Excerpts from a dataset:
BEGIN
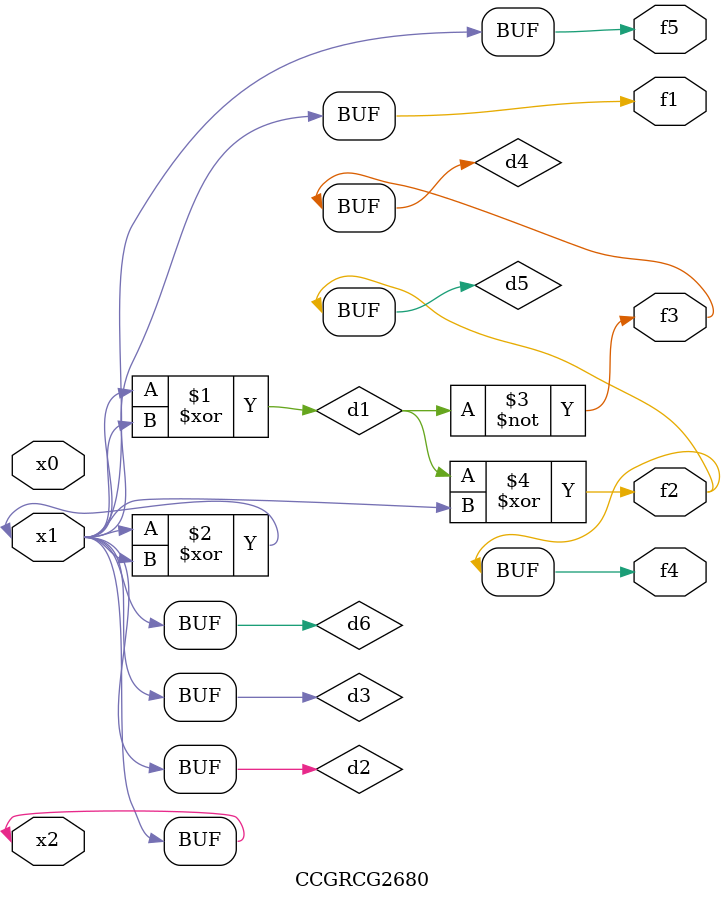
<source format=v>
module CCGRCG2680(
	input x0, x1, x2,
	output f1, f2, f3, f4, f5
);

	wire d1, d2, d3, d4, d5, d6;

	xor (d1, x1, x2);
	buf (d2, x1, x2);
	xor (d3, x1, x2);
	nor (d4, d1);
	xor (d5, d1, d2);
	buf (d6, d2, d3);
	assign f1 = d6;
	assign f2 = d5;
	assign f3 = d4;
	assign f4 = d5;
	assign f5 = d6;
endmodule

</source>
END
=== TASK GOAL ===
Set the lines above down again, word for word, from the first through the one containing "assign f4 = d5;"; pictures excluded.

=== RESPONSE TO THE TASK ===
<source format=v>
module CCGRCG2680(
	input x0, x1, x2,
	output f1, f2, f3, f4, f5
);

	wire d1, d2, d3, d4, d5, d6;

	xor (d1, x1, x2);
	buf (d2, x1, x2);
	xor (d3, x1, x2);
	nor (d4, d1);
	xor (d5, d1, d2);
	buf (d6, d2, d3);
	assign f1 = d6;
	assign f2 = d5;
	assign f3 = d4;
	assign f4 = d5;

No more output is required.